This month is the beginning of graduation season for both high school and college students. According to a recent story appearing in the Philadelphia Public School website, The Notebook, organizations are more interested in whether would-be applicants have both literacy and necessary math skills to do the jobs that they are applying for. Even with a diploma, without those skills, entry-level applicants won’t be able to get the highest wages – even in today’s marketplace that often struggles to find top talent.
Director of Drexel University’s Center for Labor Markets and Policy, Paul Harrington said in an interview with The Notebook that rather than ticking off a list of markers for graduates, it is more important to focus on skills acquisition. Students are completing high school, but they aren’t necessarily building their skillsets.
“There are higher fractions of people getting diplomas, but the skills aren’t there,” Harrington said.
While the current educational system churns out students with diplomas, the skills, according to Harrington, the skills just aren’t in place.
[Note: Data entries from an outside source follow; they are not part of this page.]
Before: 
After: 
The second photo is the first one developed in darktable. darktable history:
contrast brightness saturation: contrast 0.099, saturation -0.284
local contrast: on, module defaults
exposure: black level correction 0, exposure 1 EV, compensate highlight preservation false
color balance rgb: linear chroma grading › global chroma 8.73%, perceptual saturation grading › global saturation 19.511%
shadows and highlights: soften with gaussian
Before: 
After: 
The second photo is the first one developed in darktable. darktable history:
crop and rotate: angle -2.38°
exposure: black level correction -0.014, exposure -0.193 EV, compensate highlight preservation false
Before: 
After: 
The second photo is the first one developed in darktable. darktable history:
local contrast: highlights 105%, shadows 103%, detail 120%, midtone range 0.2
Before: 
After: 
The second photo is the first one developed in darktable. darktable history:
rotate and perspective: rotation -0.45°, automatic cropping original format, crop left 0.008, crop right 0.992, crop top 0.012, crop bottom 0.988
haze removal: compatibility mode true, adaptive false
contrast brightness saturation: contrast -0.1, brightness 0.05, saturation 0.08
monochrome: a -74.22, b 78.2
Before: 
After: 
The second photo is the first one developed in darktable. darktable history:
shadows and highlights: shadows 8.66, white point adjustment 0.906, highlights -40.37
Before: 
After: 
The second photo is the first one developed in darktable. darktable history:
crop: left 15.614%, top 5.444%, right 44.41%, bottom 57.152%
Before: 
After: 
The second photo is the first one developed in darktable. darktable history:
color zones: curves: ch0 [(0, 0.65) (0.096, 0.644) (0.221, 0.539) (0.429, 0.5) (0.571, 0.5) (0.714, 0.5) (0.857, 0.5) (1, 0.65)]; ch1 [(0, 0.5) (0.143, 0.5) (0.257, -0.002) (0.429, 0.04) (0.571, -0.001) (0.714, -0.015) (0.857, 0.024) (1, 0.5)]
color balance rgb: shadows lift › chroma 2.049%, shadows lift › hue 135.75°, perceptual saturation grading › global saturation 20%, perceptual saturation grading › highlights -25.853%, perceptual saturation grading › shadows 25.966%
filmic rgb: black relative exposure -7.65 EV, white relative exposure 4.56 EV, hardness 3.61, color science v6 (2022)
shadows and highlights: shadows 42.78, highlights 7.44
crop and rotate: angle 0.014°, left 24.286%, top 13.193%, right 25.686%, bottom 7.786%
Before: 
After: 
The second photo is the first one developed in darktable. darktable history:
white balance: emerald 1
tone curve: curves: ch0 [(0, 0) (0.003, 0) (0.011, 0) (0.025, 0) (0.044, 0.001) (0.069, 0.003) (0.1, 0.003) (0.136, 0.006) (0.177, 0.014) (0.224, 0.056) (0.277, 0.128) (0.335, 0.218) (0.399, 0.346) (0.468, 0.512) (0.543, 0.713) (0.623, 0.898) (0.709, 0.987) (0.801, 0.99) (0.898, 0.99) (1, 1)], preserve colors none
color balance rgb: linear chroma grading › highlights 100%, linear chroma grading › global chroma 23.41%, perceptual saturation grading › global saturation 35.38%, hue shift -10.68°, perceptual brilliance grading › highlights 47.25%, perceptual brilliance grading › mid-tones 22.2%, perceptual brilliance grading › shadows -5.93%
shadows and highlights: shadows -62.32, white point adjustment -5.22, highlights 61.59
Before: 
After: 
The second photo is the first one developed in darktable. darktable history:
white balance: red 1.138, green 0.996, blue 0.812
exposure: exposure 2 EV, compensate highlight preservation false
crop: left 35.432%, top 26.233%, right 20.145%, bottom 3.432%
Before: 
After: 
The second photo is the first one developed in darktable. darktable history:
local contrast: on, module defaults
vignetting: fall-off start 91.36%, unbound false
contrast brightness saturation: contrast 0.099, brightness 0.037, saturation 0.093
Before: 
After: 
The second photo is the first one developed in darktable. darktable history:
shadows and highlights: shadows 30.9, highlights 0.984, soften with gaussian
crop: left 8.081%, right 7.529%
It’s the skills, Harrington insists, that employers are placing a higher value upon.
The Program for International Assessment of Adult Competencies (PIAAC) conducted a study that found one out of every five college graduates with bachelor’s degrees has a lower proficiency in literacy and numeracy than what the current job market is looking for. Out of 38 nations participating in the study, skill levels for U.S. workers is markedly below that of workers from other developed countries.